PROVIDED DATA:
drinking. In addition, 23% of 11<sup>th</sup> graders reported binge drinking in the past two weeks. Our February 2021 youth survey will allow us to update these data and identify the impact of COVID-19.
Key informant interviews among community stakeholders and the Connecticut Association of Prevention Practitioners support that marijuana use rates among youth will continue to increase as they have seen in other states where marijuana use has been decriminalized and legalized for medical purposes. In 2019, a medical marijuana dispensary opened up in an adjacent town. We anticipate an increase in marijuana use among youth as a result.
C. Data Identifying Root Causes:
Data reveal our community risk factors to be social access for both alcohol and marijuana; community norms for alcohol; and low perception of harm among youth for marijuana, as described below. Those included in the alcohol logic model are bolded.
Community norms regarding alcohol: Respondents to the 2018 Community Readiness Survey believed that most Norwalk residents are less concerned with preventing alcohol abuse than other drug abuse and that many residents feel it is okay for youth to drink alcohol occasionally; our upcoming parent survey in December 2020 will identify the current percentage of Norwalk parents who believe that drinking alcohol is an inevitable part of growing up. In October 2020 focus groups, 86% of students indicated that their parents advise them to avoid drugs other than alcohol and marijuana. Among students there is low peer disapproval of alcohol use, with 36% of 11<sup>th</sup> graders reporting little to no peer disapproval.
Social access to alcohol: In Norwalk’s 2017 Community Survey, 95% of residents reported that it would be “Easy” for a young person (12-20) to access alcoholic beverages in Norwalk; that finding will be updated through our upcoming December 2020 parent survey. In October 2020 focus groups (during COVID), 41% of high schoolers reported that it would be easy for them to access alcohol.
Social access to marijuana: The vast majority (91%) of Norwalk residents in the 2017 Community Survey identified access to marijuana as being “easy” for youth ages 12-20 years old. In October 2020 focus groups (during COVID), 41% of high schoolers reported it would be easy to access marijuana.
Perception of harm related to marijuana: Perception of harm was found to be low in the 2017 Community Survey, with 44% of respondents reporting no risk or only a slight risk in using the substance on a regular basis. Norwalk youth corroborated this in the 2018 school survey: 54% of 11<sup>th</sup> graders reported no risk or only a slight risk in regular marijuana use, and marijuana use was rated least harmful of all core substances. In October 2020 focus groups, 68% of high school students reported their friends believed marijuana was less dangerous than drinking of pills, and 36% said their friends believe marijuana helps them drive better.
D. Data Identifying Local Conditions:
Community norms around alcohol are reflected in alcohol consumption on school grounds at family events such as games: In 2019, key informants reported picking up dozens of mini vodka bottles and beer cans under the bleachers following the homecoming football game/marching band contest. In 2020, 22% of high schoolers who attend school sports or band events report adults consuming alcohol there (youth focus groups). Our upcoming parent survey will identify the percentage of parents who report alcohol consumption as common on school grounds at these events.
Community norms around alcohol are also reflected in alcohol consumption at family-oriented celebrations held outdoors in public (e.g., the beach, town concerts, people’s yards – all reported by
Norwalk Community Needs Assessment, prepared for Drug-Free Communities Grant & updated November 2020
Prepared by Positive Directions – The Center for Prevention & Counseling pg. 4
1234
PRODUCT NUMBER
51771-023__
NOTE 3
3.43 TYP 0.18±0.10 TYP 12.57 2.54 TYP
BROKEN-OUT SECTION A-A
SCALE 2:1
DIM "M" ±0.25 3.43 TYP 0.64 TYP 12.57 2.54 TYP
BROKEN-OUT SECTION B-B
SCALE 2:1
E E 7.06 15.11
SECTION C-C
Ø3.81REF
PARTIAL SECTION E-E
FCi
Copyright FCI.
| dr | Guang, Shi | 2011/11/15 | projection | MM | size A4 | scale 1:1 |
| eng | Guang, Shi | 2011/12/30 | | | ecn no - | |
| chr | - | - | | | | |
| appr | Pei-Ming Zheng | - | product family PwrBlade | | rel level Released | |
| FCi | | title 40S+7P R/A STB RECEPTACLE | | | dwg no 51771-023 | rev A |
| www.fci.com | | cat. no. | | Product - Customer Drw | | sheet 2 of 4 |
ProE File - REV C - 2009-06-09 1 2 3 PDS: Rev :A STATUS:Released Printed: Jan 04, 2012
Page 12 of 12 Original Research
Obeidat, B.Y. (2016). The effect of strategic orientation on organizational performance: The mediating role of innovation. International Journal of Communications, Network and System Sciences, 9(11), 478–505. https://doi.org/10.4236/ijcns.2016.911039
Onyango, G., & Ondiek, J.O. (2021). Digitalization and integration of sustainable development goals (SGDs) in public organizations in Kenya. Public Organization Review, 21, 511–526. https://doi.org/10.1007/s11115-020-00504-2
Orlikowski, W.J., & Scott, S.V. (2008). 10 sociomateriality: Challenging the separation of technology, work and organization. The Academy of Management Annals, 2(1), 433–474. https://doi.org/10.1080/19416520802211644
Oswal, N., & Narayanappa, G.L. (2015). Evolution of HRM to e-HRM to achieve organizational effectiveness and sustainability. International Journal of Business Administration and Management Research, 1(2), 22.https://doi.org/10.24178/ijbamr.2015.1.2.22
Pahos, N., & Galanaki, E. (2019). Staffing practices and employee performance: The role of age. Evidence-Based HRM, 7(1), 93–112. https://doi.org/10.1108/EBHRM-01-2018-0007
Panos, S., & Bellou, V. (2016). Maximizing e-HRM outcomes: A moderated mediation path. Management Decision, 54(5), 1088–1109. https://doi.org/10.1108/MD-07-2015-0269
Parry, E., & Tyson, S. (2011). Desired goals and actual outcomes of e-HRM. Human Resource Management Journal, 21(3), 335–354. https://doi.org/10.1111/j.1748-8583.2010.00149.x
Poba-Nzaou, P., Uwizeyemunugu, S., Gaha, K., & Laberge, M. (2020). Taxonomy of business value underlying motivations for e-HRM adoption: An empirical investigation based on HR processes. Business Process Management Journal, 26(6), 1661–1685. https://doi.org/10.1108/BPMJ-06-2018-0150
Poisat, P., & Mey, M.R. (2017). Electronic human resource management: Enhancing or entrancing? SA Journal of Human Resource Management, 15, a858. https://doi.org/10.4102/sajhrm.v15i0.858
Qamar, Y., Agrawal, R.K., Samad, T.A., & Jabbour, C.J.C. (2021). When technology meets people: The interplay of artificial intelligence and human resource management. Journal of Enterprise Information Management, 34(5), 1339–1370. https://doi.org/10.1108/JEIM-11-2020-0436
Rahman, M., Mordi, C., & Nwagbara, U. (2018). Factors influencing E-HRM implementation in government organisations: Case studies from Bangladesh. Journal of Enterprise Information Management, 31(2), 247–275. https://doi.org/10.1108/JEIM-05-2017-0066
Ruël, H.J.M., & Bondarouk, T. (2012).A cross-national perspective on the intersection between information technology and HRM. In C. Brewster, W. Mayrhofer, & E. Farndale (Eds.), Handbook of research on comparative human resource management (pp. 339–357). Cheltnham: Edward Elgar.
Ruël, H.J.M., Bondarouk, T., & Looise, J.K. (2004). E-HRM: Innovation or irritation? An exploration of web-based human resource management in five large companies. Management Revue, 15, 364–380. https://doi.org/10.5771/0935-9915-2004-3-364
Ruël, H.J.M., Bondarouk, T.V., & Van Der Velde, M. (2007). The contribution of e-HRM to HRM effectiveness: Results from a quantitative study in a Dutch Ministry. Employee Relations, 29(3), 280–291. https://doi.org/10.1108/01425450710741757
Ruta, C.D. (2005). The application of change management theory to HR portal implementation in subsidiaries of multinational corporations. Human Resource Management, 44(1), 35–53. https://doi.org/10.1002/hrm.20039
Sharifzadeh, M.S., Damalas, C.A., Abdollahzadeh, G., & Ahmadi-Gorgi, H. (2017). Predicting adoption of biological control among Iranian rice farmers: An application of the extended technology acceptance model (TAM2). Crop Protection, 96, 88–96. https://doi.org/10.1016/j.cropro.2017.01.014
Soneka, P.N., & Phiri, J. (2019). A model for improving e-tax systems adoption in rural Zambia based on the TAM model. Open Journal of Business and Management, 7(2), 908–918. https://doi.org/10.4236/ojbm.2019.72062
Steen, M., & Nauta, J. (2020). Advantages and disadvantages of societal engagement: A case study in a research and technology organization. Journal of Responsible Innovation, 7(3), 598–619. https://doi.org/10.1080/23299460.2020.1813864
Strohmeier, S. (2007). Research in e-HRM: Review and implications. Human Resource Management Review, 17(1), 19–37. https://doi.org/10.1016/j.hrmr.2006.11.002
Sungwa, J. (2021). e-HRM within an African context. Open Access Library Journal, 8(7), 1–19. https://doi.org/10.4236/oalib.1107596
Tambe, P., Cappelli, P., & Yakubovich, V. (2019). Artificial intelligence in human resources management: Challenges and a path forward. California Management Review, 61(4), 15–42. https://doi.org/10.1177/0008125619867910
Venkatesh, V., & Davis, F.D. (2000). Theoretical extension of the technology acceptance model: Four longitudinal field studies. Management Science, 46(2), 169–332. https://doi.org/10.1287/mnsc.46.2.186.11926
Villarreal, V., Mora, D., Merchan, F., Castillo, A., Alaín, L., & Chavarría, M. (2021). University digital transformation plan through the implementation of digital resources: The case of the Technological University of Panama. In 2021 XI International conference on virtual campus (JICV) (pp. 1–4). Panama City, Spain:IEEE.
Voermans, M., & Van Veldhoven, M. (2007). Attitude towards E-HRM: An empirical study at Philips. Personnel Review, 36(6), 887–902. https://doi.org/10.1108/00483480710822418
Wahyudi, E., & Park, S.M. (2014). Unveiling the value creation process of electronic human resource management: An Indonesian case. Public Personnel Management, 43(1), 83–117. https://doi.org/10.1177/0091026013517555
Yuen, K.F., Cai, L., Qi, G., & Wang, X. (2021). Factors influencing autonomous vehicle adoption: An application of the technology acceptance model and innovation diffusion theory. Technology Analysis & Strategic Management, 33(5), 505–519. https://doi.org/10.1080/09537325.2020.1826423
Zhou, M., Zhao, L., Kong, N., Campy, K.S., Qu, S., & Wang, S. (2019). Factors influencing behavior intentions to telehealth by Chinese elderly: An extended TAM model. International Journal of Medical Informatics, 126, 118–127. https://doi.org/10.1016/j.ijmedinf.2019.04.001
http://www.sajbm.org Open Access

EXERCISE PROMPT:
The word "Guang" appears in some lines above. Return every one of those lines.

SOLUTION FOR THIS PROBLEM:
| dr | Guang, Shi | 2011/11/15 | projection | MM | size A4 | scale 1:1 |
| eng | Guang, Shi | 2011/12/30 | | | ecn no - | |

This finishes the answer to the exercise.